◆ Exercise details
Take the line containing "### Description" and every line after it in the data below, and print them exactly as given, with nothing else.

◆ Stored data
----

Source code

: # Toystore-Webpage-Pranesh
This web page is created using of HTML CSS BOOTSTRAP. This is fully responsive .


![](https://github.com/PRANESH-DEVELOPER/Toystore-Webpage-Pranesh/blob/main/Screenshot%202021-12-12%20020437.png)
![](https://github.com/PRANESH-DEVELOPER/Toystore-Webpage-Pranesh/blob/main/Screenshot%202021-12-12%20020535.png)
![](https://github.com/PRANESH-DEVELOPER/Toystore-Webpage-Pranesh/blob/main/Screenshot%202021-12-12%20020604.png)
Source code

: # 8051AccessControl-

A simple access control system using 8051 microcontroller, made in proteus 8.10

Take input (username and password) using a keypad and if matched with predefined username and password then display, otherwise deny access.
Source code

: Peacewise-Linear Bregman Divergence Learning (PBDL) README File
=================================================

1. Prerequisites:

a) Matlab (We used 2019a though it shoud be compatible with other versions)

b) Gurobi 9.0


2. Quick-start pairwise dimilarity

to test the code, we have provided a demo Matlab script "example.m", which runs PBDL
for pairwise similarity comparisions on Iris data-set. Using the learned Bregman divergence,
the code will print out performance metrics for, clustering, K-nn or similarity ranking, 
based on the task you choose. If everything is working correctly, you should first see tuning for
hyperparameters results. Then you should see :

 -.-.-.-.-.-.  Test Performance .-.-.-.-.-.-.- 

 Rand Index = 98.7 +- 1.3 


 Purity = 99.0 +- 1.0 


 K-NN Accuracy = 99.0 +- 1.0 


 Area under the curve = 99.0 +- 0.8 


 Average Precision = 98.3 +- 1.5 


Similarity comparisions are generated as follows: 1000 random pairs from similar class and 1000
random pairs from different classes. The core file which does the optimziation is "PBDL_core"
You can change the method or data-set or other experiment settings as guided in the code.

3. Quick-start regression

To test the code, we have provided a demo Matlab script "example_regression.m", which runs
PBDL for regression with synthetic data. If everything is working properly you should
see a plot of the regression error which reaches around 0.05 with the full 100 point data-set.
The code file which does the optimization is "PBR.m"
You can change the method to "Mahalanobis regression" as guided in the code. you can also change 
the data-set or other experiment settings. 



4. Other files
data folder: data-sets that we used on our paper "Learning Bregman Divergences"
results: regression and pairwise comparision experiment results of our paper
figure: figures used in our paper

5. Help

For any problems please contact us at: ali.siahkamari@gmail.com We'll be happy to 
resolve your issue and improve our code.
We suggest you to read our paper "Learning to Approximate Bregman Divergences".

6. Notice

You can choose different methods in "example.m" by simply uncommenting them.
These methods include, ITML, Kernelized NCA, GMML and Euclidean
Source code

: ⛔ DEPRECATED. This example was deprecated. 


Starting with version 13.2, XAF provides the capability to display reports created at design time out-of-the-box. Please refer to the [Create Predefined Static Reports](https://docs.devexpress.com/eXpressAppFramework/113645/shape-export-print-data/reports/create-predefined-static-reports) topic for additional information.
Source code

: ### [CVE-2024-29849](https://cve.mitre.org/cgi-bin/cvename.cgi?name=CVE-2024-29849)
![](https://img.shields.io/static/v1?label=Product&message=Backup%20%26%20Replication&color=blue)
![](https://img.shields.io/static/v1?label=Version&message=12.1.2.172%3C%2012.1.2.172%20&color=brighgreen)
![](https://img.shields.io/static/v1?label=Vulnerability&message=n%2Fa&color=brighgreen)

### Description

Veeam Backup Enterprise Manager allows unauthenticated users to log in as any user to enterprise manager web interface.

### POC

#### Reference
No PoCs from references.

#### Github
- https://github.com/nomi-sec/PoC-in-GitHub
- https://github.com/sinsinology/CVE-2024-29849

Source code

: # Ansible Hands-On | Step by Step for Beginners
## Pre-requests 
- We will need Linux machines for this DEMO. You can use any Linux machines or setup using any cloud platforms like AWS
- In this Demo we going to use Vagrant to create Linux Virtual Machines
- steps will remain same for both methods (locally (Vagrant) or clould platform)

----

◆ Solution
### Description

Veeam Backup Enterprise Manager allows unauthenticated users to log in as any user to enterprise manager web interface.

### POC

#### Reference
No PoCs from references.

#### Github
- https://github.com/nomi-sec/PoC-in-GitHub
- https://github.com/sinsinology/CVE-2024-29849

Source code

: # Ansible Hands-On | Step by Step for Beginners
## Pre-requests 
- We will need Linux machines for this DEMO. You can use any Linux machines or setup using any cloud platforms like AWS
- In this Demo we going to use Vagrant to create Linux Virtual Machines
- steps will remain same for both methods (locally (Vagrant) or clould platform)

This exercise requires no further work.